I know I'm supposed to embrace the journey of pregnancy, and don't get me wrong....I feel PRIVILEGED to be carrying our little girl. (Greg thanks me all the time for sacrificing my body for our baby, which is so sweet and usually brings me to tears). But, honestly I am selfish. I want to feel good in public, and be noticed for a fit and lean body. Let's be honest. Pregnancy is the OPPOSITE of FIT and LEAN...I have always struggled with how I view myself and how others view my body, and knew pregnancy would bring this challenge again. But, I thought...'shoot this will be easy.' Easy in the sense that 'Oh, now I have a reason to be out of shape...I'm pregnant!' But, Satan likes to pounce when you are down. So I have to battle these thoughts on a daily basis.



So, here I sit. 25 weeks along, trying to think of some verses to memorize that will crush Satan and his evil lies. Any suggestions?

Thursday, May 21, 2009

Charlie Bucket...

I have not posted much about my nanny job yet, and I think it's time. This little guy has absolutely made me adore him and his sweet family. His name....Charles Patrick.

Last Halloween...he was Charlie Brown.



I have been working for the Reese's now for almost 2 years, and wow has the time flown! Charlie even has a new baby sister...sweet little Sophia born in January. Although I occasionally look after both kids these days, Charlie is my 'first love' so to speak. I'm definitely attached, and he definitely knows it. He's my little Charlie bucket, and I'm his Nae Nae :)
Here's the short version of why I love this 2 and a half year old...
Charming (who wouldn't be with those faces!)
Hillarious (comes up with witty jokes, and then asks, 'Is that funny?')
Amazingly Athletic (loves playing basketball, soccer, baseball, and his specialty, GOLF...the kid seriously has skills too!)

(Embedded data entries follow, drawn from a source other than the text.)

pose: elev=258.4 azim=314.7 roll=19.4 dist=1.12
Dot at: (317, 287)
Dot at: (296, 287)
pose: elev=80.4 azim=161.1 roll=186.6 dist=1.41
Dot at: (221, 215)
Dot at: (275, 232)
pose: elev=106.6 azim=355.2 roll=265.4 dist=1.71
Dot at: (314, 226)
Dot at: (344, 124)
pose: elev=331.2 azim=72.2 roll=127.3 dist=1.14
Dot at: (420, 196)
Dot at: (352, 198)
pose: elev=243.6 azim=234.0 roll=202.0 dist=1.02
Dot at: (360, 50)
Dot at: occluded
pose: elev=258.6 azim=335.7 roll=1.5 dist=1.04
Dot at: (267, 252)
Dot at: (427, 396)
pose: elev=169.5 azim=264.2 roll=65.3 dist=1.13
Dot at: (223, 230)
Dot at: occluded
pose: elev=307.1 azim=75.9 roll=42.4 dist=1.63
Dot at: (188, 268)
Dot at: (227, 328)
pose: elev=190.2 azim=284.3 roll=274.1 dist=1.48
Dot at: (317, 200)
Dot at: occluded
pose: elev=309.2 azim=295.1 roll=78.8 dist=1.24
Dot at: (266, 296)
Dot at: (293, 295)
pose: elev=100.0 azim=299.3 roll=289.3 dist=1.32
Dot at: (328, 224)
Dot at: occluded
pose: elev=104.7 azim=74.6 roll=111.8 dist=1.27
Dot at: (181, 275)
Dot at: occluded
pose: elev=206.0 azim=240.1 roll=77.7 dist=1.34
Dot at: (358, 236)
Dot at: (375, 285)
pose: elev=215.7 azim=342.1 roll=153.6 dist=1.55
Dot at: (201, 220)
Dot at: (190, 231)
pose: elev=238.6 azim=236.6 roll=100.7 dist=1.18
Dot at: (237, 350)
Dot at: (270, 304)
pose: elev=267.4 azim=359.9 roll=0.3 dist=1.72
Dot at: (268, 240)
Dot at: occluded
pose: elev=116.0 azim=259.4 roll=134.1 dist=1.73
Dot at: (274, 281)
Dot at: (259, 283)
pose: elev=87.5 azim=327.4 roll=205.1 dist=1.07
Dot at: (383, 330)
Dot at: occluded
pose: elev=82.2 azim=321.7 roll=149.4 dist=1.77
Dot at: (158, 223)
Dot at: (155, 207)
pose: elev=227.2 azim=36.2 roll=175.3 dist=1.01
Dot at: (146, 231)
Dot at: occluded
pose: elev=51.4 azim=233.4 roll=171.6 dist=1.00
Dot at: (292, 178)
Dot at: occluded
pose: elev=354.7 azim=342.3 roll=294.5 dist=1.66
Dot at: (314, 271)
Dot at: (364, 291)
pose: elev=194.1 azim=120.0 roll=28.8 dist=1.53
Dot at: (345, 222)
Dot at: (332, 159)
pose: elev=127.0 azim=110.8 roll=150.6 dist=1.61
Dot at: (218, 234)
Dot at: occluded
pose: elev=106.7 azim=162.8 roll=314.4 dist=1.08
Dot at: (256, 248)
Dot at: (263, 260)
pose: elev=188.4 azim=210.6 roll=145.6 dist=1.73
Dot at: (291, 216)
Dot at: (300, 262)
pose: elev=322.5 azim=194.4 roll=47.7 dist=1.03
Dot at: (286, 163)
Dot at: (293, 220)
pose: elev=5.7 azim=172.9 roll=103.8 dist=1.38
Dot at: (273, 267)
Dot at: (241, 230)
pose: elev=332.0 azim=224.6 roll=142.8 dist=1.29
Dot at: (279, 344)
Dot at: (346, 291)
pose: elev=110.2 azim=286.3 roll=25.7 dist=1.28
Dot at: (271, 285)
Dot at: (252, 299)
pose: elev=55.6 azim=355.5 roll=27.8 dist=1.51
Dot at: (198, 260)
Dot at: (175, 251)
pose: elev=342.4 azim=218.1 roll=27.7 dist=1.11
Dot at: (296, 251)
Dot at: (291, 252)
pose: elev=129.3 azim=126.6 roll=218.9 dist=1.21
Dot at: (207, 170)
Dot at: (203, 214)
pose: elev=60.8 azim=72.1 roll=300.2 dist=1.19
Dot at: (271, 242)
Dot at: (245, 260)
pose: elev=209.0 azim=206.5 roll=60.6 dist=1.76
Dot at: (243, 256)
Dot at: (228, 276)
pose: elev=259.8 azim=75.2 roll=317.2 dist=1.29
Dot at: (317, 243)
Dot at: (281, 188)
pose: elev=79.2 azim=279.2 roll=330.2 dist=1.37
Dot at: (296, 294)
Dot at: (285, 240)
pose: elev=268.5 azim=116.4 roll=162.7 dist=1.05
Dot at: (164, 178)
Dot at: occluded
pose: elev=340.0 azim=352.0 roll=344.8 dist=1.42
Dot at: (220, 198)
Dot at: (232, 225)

Remembers (the few times he has met Greg, Charlie loves to ask about him and call him on my cell)

Little Man (too cute in his polo shirts and khaki shorts!)

Imaginitive (declares that its 'Bears' birthday and that we should have a party to celebrate 2 years for him...which I of course obliged to do)

Encouraging (while I'm wiping up something I spilled and saying how 'dumb' I am, Charlie says, 'It will be OK Nae Nae')


It hits me what a big role this little guy plays in my life. Especially as I picture myself with my own children one day. It has been such a wonderful learning experience so far, and while I love "pretending" Charlie is like my own, I realize just how different life will be with one that shares a part of me. I can't imagine looking into a child's eye and seeing a bit of Shannon or Greg in them. So exciting to think about!

And I AM planning to phase out of my job at the end of June. So, I am counting the days (solemnly) and just enjoying each day I have left with my little man.

To good times with Nae Nae...Cheers Charlie!